=== TEXTO DO DOCUMENTO ===

A resiliência pode ser definida como “uma construção psicológica”, a maior ou menor facilidade com que as pessoas lidam com situações mais desconfortáveis. “É a forma como utilizamos os nossos recursos para enfrentar uma situação e daí decorre uma aprendizagem que nos faz colocar algo em prática”, aponta Rosário Carmona e Costa. Não sendo possível apagar “diferenças individuais de uma forma definitiva”, como ressalva José Morgado, é possível “tornar as crianças, apesar das suas diferenças, mais resilientes”. 

Algumas estratégias para ajudar as crianças a enfrentar o desânimo e a serem mais resilientes:

A pandemia não tem de determinar a nossa vida

Os pais podem mostrar aos filhos que os eventos difíceis não têm de determinar o curso das suas vidas. Existem muitos aspectos que podemos controlar e modificar. De acordo com Vera Ramalho, é particularmente importante que os pais mostrem aos mais novos que “é normal terem pensamentos e emoções positivas e negativas e que todas são válidas”. É fundamental que os adultos consigam “dar mais atenção ao que funciona nas suas vidas individualmente e em família, dar relevo às capacidades e competências individuais da criança e ensiná-la a usá-las a seu favor”.

Desenvolver a confiança e a auto-estima

“Tu és capaz.” José Morgado defende a importância de a criança perceber que os erros são normais, corrigíveis e não alteram as suas qualidades e capacidades. Aumentar a confiança e ajudar na auto-estima das crianças e adolescentes, fazê-las ver que são capazes, é um ponto bastante significativo. Potenciar a experiência dos filhos, ajudar a combater a ideia de que não têm capacidades para desempenhar determinada tarefa ajuda, também, a torná-las mais resilientes.

=== INFORMAÇÃO REGISTADA ===

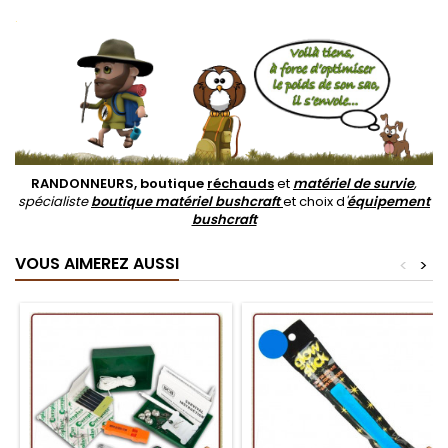
.
RANDONNEURS, boutique
réchauds
et
matériel de survie
,
spécialiste
boutique matériel bushcraft
et choix d
'
équipement
bushcraft
VOUS AIMEREZ AUSSI
<
>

=== INSTRUÇÕES DO EXERCÍCIO ===
No texto sobre a resiliência das crianças, o que José Morgado defende que a criança deve perceber sobre os erros?

=== PROBLEMA RESOLVIDO ===
Os erros são normais, corrigíveis e não alteram as suas qualidades e capacidades.